Я работал в сфере избирательного закона в Испании и других странах. Большинство избирательных законов недемократичны в том смысле, что они отражают интересы двух или нескольких крупных партий, а не политического меньшинства. Почему? Потому что две главные партии как раз и участвуют в написании закона.
— Даже в США?
— Тем более в США. Всё очень просто: только два кандидата могут выиграть президентские выборы или выборы в Конгресс. Нужно быть республиканцем или демократом — точка. В противном случае шансов у вас нет. А ещё нужно иметь много денег. Это второй момент. Почему Обаме удалось изменить такой расклад на одни выборы? Ведь существует ограничение на средства, которые корпорации могут вложить, а Обама получил огромную сумму денег, самый большой фонд за всю историю выборов в США. Но у него была огромная армия сторонников. В среднем он получил по двести долларов с человека, а их было три с половиной миллиона. Вырисовывается сумма около 700 миллионов долларов — самый большой фонд избирательной кампании. В результате этого пришлось изменить закон. Консерваторы обратились в Верховный суд, и Верховный суд изменил закон. Теперь любой может при желании вложить миллиард долларов. И сделано это было с целью, чтобы у корпораций было больше влияния на избирательный процесс.
Таким образом, эти движения добились хотя бы широкого обсуждения. В США до возникновения движения Occupy ещё существовала «американская мечта»: если много трудиться, то можно стать богатым, как все. Теперь, согласно опросам, в американском сознании прочно укоренилось понятие «нас 99%». Во-вторых, по последним данным, большинство американцев не верят, что если много трудиться, то есть шанс далеко продвинуться в жизни наравне с остальными. Теперь большинство считает, что в США — классовое общество. До появления движения такого не было — об этом опять же свидетельствуют опросы. Так что сейчас, как видите, происходят изменения в сознании людей.
━━━━━━━━━━
*СПИСОК ЗАДАНИЙ*:
[1] Сколько денег в среднем получил Обама с одного человека, судя по отрывку?
[2] Определите, верны ли по отрывку эти утверждения: (a) фонд кампании Обамы составил около 700 миллионов долларов; (b) закон изменил Конгресс; (c) большинство американцев по-прежнему верят, что упорный труд позволит далеко продвинуться в жизни.
[3] Перепишите отрывок от слов «Я работал в» до слов «в написании закона.», поменяв «Испании» на «Португалии».
Записи взяты из другого источника.

*ИСХОДНЫЕ ЗАПИСИ*:
━━━━━━━━━━
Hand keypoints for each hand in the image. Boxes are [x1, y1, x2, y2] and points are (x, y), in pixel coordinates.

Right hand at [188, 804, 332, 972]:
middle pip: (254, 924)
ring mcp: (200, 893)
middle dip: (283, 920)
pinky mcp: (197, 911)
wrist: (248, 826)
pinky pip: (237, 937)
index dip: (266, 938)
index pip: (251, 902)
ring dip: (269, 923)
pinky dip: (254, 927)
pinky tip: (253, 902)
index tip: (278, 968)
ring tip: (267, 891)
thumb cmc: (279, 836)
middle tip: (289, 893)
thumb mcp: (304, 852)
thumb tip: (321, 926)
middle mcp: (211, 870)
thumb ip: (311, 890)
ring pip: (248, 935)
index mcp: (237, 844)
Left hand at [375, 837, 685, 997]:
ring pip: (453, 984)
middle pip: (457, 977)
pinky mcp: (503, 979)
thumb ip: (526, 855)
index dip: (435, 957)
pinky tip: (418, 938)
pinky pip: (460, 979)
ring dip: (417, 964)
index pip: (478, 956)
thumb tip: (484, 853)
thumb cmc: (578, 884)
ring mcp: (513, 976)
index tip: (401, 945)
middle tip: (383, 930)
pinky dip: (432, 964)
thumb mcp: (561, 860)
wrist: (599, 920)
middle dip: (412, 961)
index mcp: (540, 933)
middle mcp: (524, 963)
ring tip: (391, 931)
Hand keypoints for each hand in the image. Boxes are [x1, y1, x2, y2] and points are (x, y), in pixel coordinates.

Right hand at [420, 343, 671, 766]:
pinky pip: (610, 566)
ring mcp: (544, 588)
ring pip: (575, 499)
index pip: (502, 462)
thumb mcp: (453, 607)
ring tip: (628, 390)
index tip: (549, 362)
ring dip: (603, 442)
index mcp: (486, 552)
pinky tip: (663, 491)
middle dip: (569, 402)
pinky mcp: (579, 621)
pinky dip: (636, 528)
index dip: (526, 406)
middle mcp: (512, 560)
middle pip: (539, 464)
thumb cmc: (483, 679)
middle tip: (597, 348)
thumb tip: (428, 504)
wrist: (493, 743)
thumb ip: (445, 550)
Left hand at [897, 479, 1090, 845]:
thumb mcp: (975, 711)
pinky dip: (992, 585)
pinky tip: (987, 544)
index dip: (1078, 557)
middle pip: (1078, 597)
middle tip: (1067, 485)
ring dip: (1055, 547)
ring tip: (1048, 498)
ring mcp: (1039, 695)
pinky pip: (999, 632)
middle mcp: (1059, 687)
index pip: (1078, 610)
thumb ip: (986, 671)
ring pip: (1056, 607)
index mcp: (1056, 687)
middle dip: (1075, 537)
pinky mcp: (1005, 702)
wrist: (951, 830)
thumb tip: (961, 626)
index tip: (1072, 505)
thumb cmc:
━━━━━━━━━━
*ОТВЕТЫ К ЗАДАНИЯМ*:
[1] По двести долларов с человека.

[2]
(a) Да: «Вырисовывается сумма около 700 миллионов долларов — самый большой фонд избирательной кампании».
(b) Нет: «Консерваторы обратились в Верховный суд, и Верховный суд изменил закон».
(c) Нет: «большинство американцев не верят, что если много трудиться, то есть шанс далеко продвинуться в жизни наравне с остальными».

[3]
Я работал в сфере избирательного закона в Португалии и других странах. Большинство избирательных законов недемократичны в том смысле, что они отражают интересы двух или нескольких крупных партий, а не политического меньшинства. Почему? Потому что две главные партии как раз и участвуют в написании закона.